I was going out for the afternoon with a friend who lives up near the Suffolk border, so on the way to pick her up I was able to call at the opticians to have my new glasses adjusted. The girl said that they were pressing in on one side, and let them out. I hope that does the trick, since it felt as though they were pressing down on my left ear rather than in. Each time I have to go back to the opticians takes out a great chunk of the morning, so I don't want to end up making half a dozen return trips while they fiddle with the glasses, but since the glasses don't start hurting until they've been on for a few hours, it is very difficult to tell whether a given intervention has fixed them.
Then I called at the blacksmith en route, as I was, quite literally, passing.

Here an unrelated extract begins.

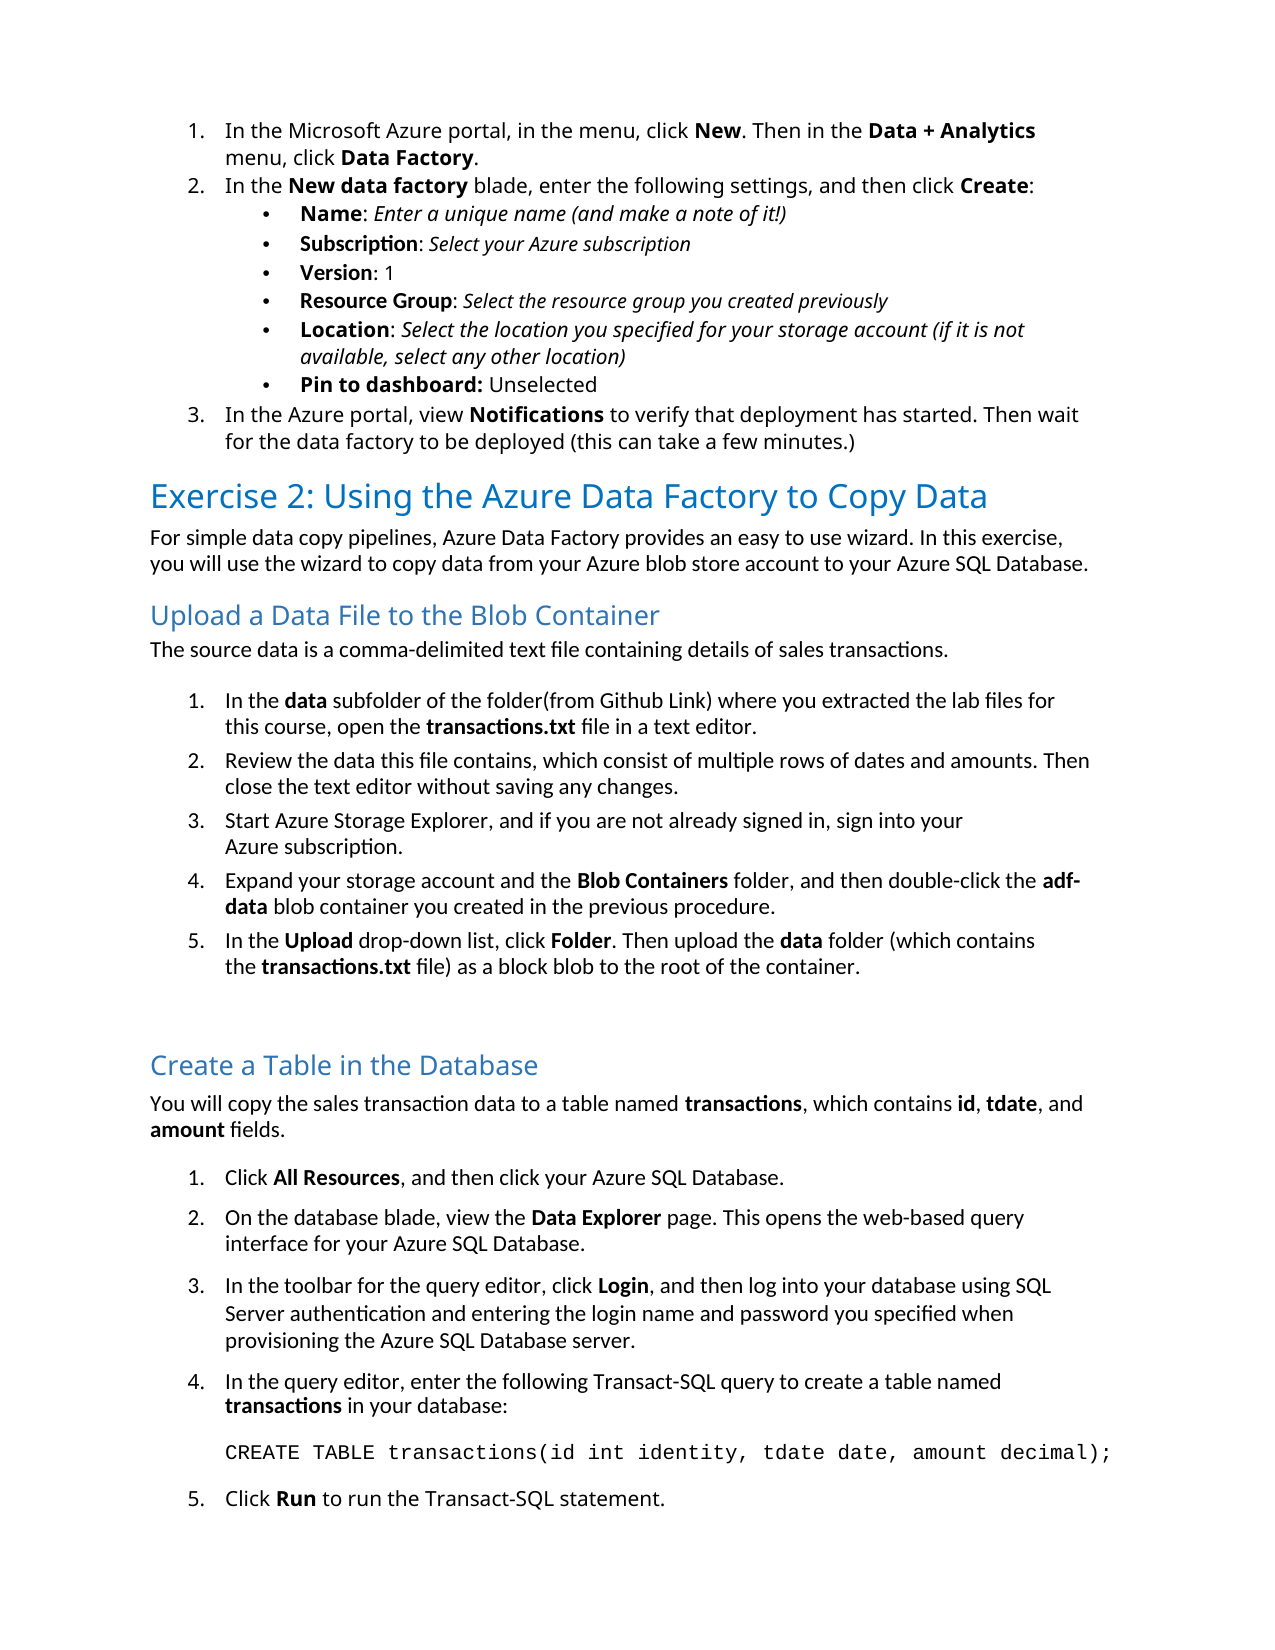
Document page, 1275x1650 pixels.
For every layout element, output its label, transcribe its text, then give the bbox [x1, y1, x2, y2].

He didn't take a deposit for the plant support I asked him to make, and that was such a long time ago that I began to worry whether he was happy making it, or found my one-off jobs a nuisance, and was hoping that if he didn't take any money and didn't do anything about it, I'd go away. I e-mailed a couple of weeks ago and got no reply, so looking a human being in the eye seemed the best way of finding out if they were on the case. It turned out that he was intending to make the plant support, but had had some other jobs in and remembered I'd said it was not urgent. He was quite right about that, I did, and it's even less urgent now, since I've chopped the plant down. Any time between now and March would be fine. He thought he would do it before March. I was looking on this plant support as a prototype, and thinking that once we'd got a design that worked I could do with a couple more, and it turned out he'd remembered that as well, so I still have a working relationship with the blacksmith. It's great fun having things made. Rusted iron seems hideously expensive at the time, but lasts so long that it ends up being much better value than the ready made coated metal supports you can get in garden centres.
The afternoon's expedition was to a charity do. I don't normally do charity dos, but this was an afternoon of lectures on antiques and textiles, and a cream tea, in aid of a hospice, held in what looked like a very scenic barn. My friend has been plagued with asthma over the summer, and an entertainment in civilised surroundings that didn't require us to walk very far sounded just the ticket. Somebody from the hospice made a moving speech about the future good work they hoped to do. After that someone from the Antiques Roadshow talked about working on the show. I don't actually watch it, but apparently as well as the eighteen or twenty experts that appear in front of the cameras, the BBC has eighty people labouring behind the scenes. The cameras cost £1,500 a minute to run, which sounds an enormous amount in the digital age, and made £13,000 a day to run an entire hospice sound positively cheap. Then a local oriental rug dealer talked about how carpets are made in Iran, and the nomadic tribe that still weave them. She goes out there to source them, and is far more intrepid than I would be, since while I have always loved the imagery of Persia, modern day Iran sounds a hairy place to visit. Then we got scones with cream, jam, and a slice of strawberry, and I managed to snaffle a third half of scone, since there seemed to be lots left as we were taking our places for the final lecture, and I hadn't had any lunch. The last talk was about Thomas Gainsborough, always a sound stand-by for arts events in Suffolk. Indeed, the music society's annual art lecture this season is on that very subject. In a fit of brio I bought a small handbag made partly out of kilim, which I had totally not intended to do. It was all very nice, and it's just as well I don't do it very often.